Supermarkets and grocery stores are brimming with beer options these days, making every trip to coolers more time consuming for drinkers trying to sort through all the choices. According to estimates from Nielsen, there are nearly 6,700 craft brands now available in major stores, with about 850 of those just showing up in 2015.
And, of course, plenty of those new bottles and cans are IPAs. A third of 2015’s new brands will be India pale ale, if trends hold from earlier this year.
It seems many breweries – or perhaps just drinkers – tether success to the creation of a hopped-up ale.

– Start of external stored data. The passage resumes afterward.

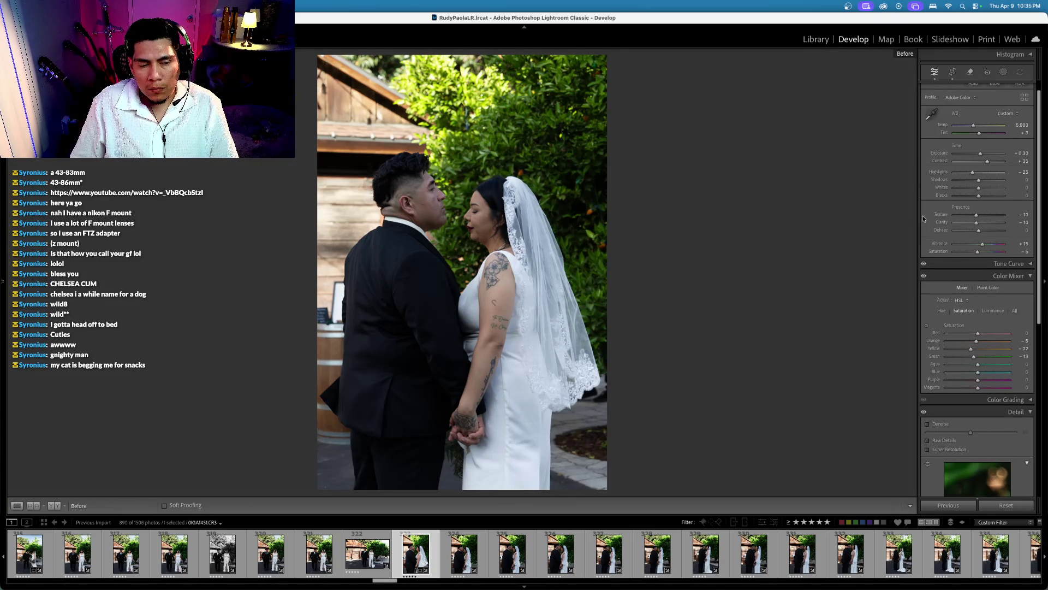
key("backslash")
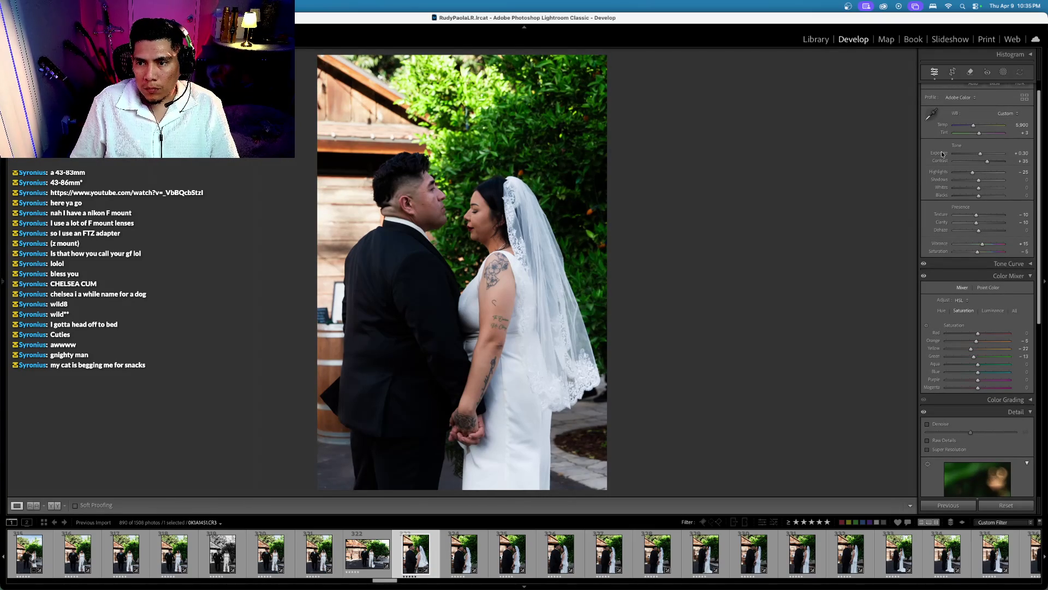
key("minus")
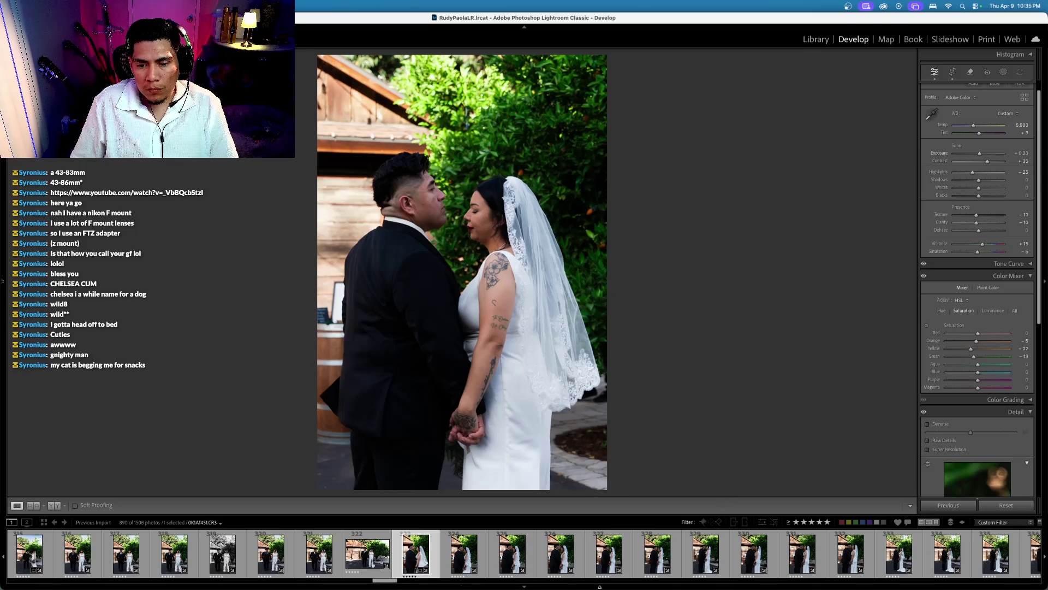
scroll(601, 554, "right", 5)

Beer rating boards are flooded with them and people are always searching for the next Pliny the Elder.
When taking the temperature of the beer industry, it always feels like we start with IPA, then consider where to move from there, but it’s with good reason. There’s no denying the power it has on the marketplace. Which, in the three months since I last asked “Are We Watching the Next Stage of Sam Adams?” the answer appears to be a resounding “yes.”
Among all the industry news of buyouts, investments and global mergers, we may be witnessing the pivot and turn of one of America’s most iconic breweries. While businesses are busy reimagining individual beers to lure back customers, another is making an adjustment in planning a decade in the making.
It’s certainly not a wholesale philosophical shift, but Sam Adams – and more specifically Jim Koch – is buying into a new approach.
If you’re deep in the weeds of today’s industry – or if you read my recent Beer Money series – you’ve no doubt heard about the Fair BEER and Small BREW acts, opposing legislation that have been geared toward presenting tax breaks to the beer industry. The Small BREW Act was created to address only breweries producing less than 6 million barrels of beer a year, while the Fair BEER Act would benefit all brewers, including Big Boys like Anheuser-Busch, MillerCoors and Heineken.
Those attempts are now more or less scrapped in lieu of a bill known as the Craft Beverage Modernization and Tax Reform Act, which is jointly endorsed by the Brewers Association (“small guys”) and Beer Institute (all of beer) who were previously on opposite sides of the spectrum.
…Boston Beer’s production in 2009 was roughly half of its 2014 total. That’s an average of more than 20% growth a year. If that pace continues, Boston Beer will be over the 6 million bar in less than three years and, for tax purposes, would be considered a macro.
But here’s the thing. None of these bills are likely to pass, so we don’t need to worry about definitions and labels – yet.
Because Boston Beer could still lose its “craft” definition, just not for the reason everyone’s talking about.
After four years of waiting, Alchemy & Science, a “craft brew incubator” led by Magic Hat founder Alan Newman, is getting its moment in the spotlight. Funded by Boston Beer as a subsidiary of craft’s largest company, Alchemy & Science offers a unique opportunity to launch localized brands using Jim Koch’s money, but not the name of his most famous creation, Sam Adams.
But what’s lost amongst the national rollout, which includes new TV commercials and a feature story in a top-25 newspaper, is that Alchemy & Science has been stealthy over the past four years for a reason. Boston Beer and its side project have been honing in on a major group of consumers everyone has acknowledged as important, but perhaps haven’t made a top-line priority in a singular way.
Alchemy & Science covets minority drinkers. Especially Hispanics.